The impending changes aren’t just about control; they’re about security and innovation. Think about a world where your crypto assets are protected against rogue international exchanges and banks can issue stablecoins with confidence. That future is nearer than you imagine, thanks to this groundbreaking legislation.
Centralization, stricter rules Drifting further from Satoshi
The revised Payment Services Act in Japan, a piece of legislation that has been very well received by gaming companies and financial institutions, may be the Trojan horse for orthodox crypto advocates. It lowers the bar for banks to issue a stablecoin, especially when backed by state credit, yet it simultaneously constricts somewhat the killing squeeze on decentralized, permissionless operations outside the land.
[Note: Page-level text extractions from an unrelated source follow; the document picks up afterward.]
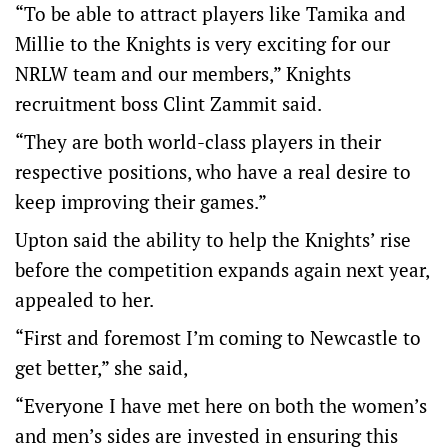
“To be able to attract players like Tamika and
Millie to the Knights is very exciting for our
NRLW team and our members,” Knights
recruitment boss Clint Zammit said.
“They are both world-class players in their
respective positions, who have a real desire to
keep improving their games.”
Upton said the ability to help the Knights’ rise
before the competition expands again next year,
appealed to her.
“First and foremost I’m coming to Newcastle to
get better,” she said,
“Everyone I have met here on both the women’s
and men’s sides are invested in ensuring this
This, far and away from the progress alleged by the staunchest supporters of the Satoshi Nakamoto vision of separation of money and state, has to go down as a poison apple. Mitsubishi UFJ’s stablecoin working group itself, in 2022, made their game plan glaringly clear: arrest flow of capital into overseas stablecoins and Web3 projects. In other words, keeping things inside Japan is more important than decentralized control.

The PSA, as amended, has widened the scope to include entities beyond traditional finance. It might even be possible for an e-commerce platform or other arguably unrelated entities processing cross-border payments to be classified by the FSA as “collection agencies” under the new laws.
Japan’s watchdogs are really tightroping, threatening to put legitimate players in e-commerce in the net meant for online casinos and fraudsters. The FSA’s crackdown on unregistered “cross-border collection agencies” – formerly operating registration-free – hinge on subjective risk assessments and leave these businesses at the mercy of political whims. While aiming at illicit flows, a lifeline stands for the truly financially autonomous. As the yen weakens and economic anxieties rise, decentralized cryptocurrency, not one of the centralized stablecoins, promises a sort of economic-escape path away from undue regulation.
Thanks for reading Japan introduces revised ‘crypto-friendly’ Payment Services Act – What should investors expect?